Demos, Schlangen, Blumenkohl und Friede

Guten Morgen, eine zerstückelte Nacht, aber insgesamt nach vielen Anläufen genug geschlafen. Gestern Nachmittag ging es schon los mit den Demos in Berlin, ich vermute viele haben auch noch nach 22 Uhr demonstriert, denn Demos stehen über der Ausgangssperre. Eine Demo, gegen was auch immer, ist also die Lizenz draußen zu feiern. Heute geht es weiter mit vielen Demos in der Stadt und wir haben nur 5000 Polizisten, die das alles ordnen sollen, ich würde mal sagen die Polizei ist verloren. Gestern im Büro war alles gut, zweiter Coronatest mit Zeugen auch negativ und eine Präsenzberatung mit einer Geimpften. Nach der Arbeit einkaufen gehen, war aber eine Fehlanzeige, überall sehr lange Schlangen vor den Supermärkten, nein ich stelle mich nicht 30 Minuten plus an, um in einem Supermarkt hereinzukommen. Aber gut gestern wurden die Renten und Hartz IV gezahlt und die Leute wollten sich wohl eindecken. Aber gut hier gibt es genug alternative Nahrung, wir werden auch ohne Einkauf nicht verhungern. Ruhig ist es hier, gespenstisch ruhig, alle Nachbarn ausgeflogen oder am Schlafen? Er hat gestern doch tatsächlich geputzt hier, nachdem er vorgestern eingekauft und gekocht hatte, Danke! Das kann nicht immer nur meiner Aufgabe sein. So kann es gerne weitergehen, wenn wir uns die Aufgaben gerecht teilen. Gestern Abend dann Rindersteak mit Blumenkohl und Spinat gemacht, mir fehlte bei diesem Menü die Sättigungsbeilage, wenn ich das nochmal koche dann mit zusätzlich Kartoffeln. Heute verbleiben aus der Marley Spoon Box Lachs in Blätterteig oder griechisches Huhn, mal sehen wie ich mich entscheide.

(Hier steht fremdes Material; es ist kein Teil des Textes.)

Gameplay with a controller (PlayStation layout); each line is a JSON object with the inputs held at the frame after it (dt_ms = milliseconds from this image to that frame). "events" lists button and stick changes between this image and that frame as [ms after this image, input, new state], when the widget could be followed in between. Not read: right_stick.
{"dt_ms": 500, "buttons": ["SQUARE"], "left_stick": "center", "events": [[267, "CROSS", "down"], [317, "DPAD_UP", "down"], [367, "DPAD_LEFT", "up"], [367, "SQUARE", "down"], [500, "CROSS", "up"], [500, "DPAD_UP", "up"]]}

Leider übersehen, dass da Fenchel dabei ist, nicht gerade mein Lieblingsgemüse, aber gut einmal im Jahr kann man das essen. Der Vater hat für morgen abgesagt, schade aber auch gut, denn so habe ich 3 Tage ohne Pläne für mich. Das brauche ich derzeit auch, denn die Kolleginnen bleiben weiter im Krankenstand, also wird auch die nächste Woche sehr anstrengend. Bin gespannt was die Medien heute berichten, was alles noch in der Stadt passiert, ich rechne mit brennenden Autos und Gewalt, so wie früher mal in den 80ern und 90ern. Auf in den Tag und den Mann gegrüßt, alles friedlich hier und noch kein Frühstück. Danke es war Freitag!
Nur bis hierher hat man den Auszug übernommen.